(SELECTED TEXT)
Properly handle the networking errors and aborted requests
Closed, ResolvedPublic

Description

We should not log the aborted requests as PagePreviewsAPIFailure because that makes API Failures chart unusable. After deployment of T197700, the chart went from <10 events per minute to 200-400 events per minute and the graph doesn't present API failures. The noise generated by aborted requests is too big. The abort action should not increment the PagePreviewsApiFailure because it is not a request failure.

Developer notes

The catch logic in actions.js is incorrect. result parameter will be always undefined as the only place that causes catch() statement to be executed is this this throw. Current logic assumes that every time we land in catch((err, result) => { ... }) scope is not a network issue (because of the fact that result is always not defined) and it shows the generic page preview. Every fetch exception causes FETCH_COMPLETE state, which triggers the generic preview state.

Because of that, we cannot:

  • determine if this is an offline issue and not show the page preview
  • it's not possible to not call FETCH_COMPLETE when the request was aborted
Bonus points:

Rest gateway shouldn't know how to handle not found issues

Acceptance criteria:
  • If I go to a page with Page Previews on, change to offline mode in the networking tab, hover a link - it should not show the Page Preview
  • When a request abort happens, Page Previews should not switch into FETCH_COMPLETE state
  • When a request is aborted, the counter.PagePreviewsApiFailure should not be incremented
  • when the server (both Mediawiki and Restbase) returns 4xx or 5xx error the Page Preview should be visible (the generic preview)
NOTE: This last AC can be verified after the MediaWiki train deployment on Thursday, 26th.
  • Post-deployment: The API Failures graph should get back to normal.

QA

  • Test on staging.
(End SELECTED TEXT)
(PROVIDED DATA)
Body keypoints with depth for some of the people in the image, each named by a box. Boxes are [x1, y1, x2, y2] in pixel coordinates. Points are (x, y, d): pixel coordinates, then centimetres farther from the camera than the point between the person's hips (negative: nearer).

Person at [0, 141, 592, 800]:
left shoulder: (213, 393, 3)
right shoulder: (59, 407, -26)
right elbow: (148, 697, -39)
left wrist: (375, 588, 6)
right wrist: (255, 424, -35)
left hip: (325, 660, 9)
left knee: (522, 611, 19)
(End PROVIDED DATA)
#### ABOUT THIS EXERCISE
Continue the write-up on handling network errors and aborted Page Previews requests, which stands above the listing, from where it stops.

#### TASK RESPONSE
  • Drop connection, no page preview should show on any link
  • Restore connection, page previews should show on all links
  • When I hover over "List of D. C. Thomson & Co. Ltd publications" on http://reading-web-staging.wmflabs.org/wiki/Special:AllPages I should see an error (no lead section)
  • If page doesn't exist, a broken page preview will show e.g. Timed test 2
  • If a page preview summary request results in a 500 error then a broken page preview will show (not sure how to test this one without changing code, but JR checked this manually)
pmiazga created this task.Jul 12 2018, 9:59 PM
Restricted Application added a subscriber: Aklapper. · View Herald TranscriptJul 12 2018, 9:59 PM

Change 445543 had a related patch set uploaded (by Pmiazga; owner: Pmiazga):
[mediawiki/extensions/Popups@master] Properly handle catch() when calling gateway fetch.

https://gerrit.wikimedia.org/r/445543

pmiazga updated the task description. (Show Details)Jul 12 2018, 10:20 PM

Change 445545 had a related patch set uploaded (by Pmiazga; owner: Pmiazga):
[mediawiki/extensions/Popups@master] When request gets aborted it shouldn't finish with FETCH_FAILED

https://gerrit.wikimedia.org/r/445545

Change 445543 merged by jenkins-bot:
[mediawiki/extensions/Popups@master] Properly handle catch() when calling gateway fetch.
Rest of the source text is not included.